Adult Illiteracy is Holding Women Back: Let’s Think Beyond the Classroom – Women Deliver

In the past 15 years, global illiteracy rates among adults has barely budged, dropping from 18% of the population in 2000 to 14% in 2015.  And here’s another consistent fact: women make up two-thirds of the illiterate population worldwide. Among countries with the lowest literacy rates, gender disparities are even wider, according to a new UNESCO report.

UNESCO Report on Illiteracy 2016Girls’ and women’s literacy with a lifelong learning perspective: issues, trends and implications for the Sustainable Development Goals,” released May 2016 by UNESCO, states that three-quarters of the global illiterate population live in South and West Asia or sub-Saharan Africa. In West Africa, for example – which has a particularly poor record for adult literacy – less than 25% of women can read. Poor, rural women everywhere are among the most likely to be illiterate. 

Although literacy is a critical component to achieving SDG 4 – ensuring inclusive and equitable quality education and promoting lifelong learning opportunities for all – it is often neglected and under-resourced in national education programs. In order to give marginalized women a chance to learn, earn, and break the intergenerational cycle of poverty, governments, donors, and civil society need to prioritize non-traditional literacy programs. The lack of progress in both a) closing the gap between male to female illiteracy, and b) reducing the raw numbers of women who are illiterate, is a reflection of the lack of support given to women’s literacy learning and non-formal education programs.

While good quality women’s literacy programs backed by long-term political commitment are more the global exception than the rule, there are positive success stories that can guide and inspire champions of adult literacy.

China, for example, has experienced one of the fastest declines in illiteracy rates worldwide. India too has reduced the absolute number of its illiterate population, although it still remains the highest in the world. The literacy rate in South Africa continues to improve, thanks to a national commitment to deliver mass literacy campaigns in all eleven of the country’s official languages.  And Nepal made remarkable progress boosting women’s literacy; its National Literacy Campaign even received UNESCO’s Confucius Literacy Prize in 2010.

The most successful women’s literacy programs have been designed with the aim of challenging gender inequities and empowering their beneficiaries in some way. Another crucial element of success is ensuring the program is locally owned.

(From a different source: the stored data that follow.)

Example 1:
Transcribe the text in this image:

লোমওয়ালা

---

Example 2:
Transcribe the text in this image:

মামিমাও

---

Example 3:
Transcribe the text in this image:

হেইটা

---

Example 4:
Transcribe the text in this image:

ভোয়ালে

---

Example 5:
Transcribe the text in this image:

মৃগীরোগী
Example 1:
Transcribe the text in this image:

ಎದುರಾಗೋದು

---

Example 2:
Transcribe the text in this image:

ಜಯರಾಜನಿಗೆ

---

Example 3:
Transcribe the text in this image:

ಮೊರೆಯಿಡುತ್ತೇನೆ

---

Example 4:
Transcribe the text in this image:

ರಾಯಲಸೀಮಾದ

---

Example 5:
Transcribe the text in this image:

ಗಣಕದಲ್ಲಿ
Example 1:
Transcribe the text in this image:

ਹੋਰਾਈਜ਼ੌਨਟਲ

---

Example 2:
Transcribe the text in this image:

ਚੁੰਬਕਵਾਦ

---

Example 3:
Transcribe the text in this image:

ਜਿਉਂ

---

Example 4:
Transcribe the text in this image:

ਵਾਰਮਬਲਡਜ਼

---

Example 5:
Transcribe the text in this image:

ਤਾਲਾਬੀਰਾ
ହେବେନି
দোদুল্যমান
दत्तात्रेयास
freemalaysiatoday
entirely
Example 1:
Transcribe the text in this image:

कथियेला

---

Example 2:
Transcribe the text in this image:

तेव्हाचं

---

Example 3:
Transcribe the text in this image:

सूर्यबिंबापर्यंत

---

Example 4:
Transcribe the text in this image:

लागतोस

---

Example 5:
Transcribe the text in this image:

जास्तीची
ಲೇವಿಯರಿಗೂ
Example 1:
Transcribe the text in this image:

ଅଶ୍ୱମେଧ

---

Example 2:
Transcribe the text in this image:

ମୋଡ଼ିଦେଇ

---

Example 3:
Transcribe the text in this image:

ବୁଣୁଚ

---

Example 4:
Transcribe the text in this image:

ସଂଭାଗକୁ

The UNESCO-supported Females for Families program in Egypt – another winner of the UNESCO Confucius Prize for Literacy – is one example of a literacy intervention with community buy-in. In the remote Egyptian town of Abu-Ashur, where Females for Families operates, the local government had a five-year goal to raise its literacy rate from 78 to 93%. In addition to high illiteracy rates, the agricultural region suffered from inadequate health and education services; poor health, early marriage, and child labor were widespread.

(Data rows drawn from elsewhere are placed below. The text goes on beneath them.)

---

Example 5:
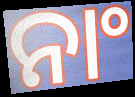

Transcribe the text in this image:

ନାଂ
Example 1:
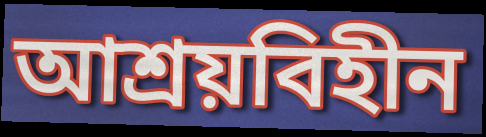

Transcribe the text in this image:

আশ্রয়বিহীন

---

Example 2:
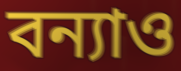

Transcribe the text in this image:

বন্যাও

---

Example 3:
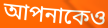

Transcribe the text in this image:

আপনাকেও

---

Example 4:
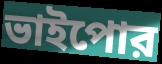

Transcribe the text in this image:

ভাইপোর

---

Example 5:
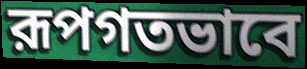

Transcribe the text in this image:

রূপগতভাবে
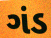
ગંડ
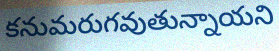
కనుమరుగవుతున్నాయని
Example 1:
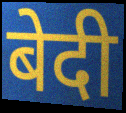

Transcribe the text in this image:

बेदी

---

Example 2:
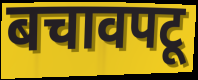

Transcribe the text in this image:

बचावपटू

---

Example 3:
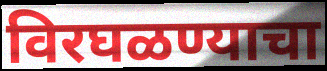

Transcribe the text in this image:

विरघळण्याचा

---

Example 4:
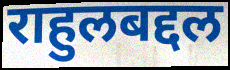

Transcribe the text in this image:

राहुलबद्दल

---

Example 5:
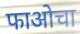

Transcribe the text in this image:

फाओचा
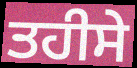
ਤਹੀਸੇ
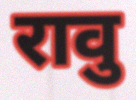
रावु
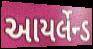
આયર્લેન્ડ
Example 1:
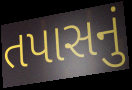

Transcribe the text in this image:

તપાસનું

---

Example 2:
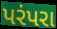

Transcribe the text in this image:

પરંપરા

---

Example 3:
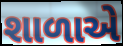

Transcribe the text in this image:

શાળાએે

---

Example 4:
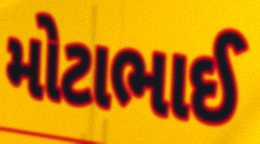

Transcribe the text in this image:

મોટાભાઈ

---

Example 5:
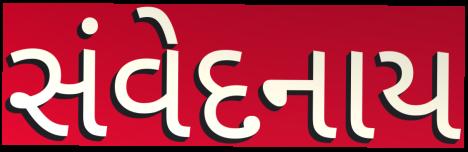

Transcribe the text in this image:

સંવેદનાય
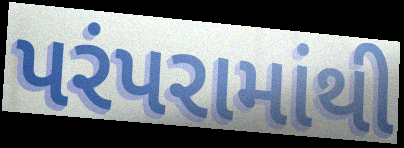
પરંપરામાંથી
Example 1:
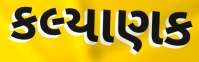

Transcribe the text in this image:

કલ્યાણક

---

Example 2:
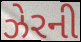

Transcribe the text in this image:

ઝેરની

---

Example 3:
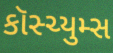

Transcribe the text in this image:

કૉસ્ચ્યુમ્સ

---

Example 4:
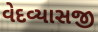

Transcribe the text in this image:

વેદવ્યાસજી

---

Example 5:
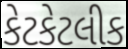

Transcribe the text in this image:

કેટકેટલીક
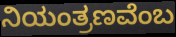
ನಿಯಂತ್ರಣವೆಂಬ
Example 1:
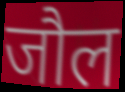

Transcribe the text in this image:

जौल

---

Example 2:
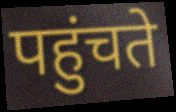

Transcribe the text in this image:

पहुंचते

The Abu-Ashur intervention is a model of family-based development. Local families designated 120 girls for an intensive six-month training, including literacy, health, human rights, income-generation, administrative, and communication skills. After the training, the girls returned back to their community, establishing home literacy classes while sharing information on health, hygiene and family planning. They also trained people in cooking, crafts, or agriculture, accompanied them to the doctor, encouraged children who had dropped out of school to return, and helped secure small loans. They became focal points for the administration, helping family members obtain identity and election cards, for example.

Hailed as a social and cultural breakthrough, Females for Families seeks to empower communities with far more than literacy skills. The fact that it has transformed local girls into leaders in their community and swept away prejudices about women in public life is counted among its many merits.

The program in Abu-Ashur underscores the importance of recognizing that SDG 4 is more than just an education goal. To be certain, we need to close the literacy gender gap. But we also need to recognize that the need for education extends beyond the four walls of the classroom. Providing non-traditional and lifelong learning opportunities is critical component of meeting that goal.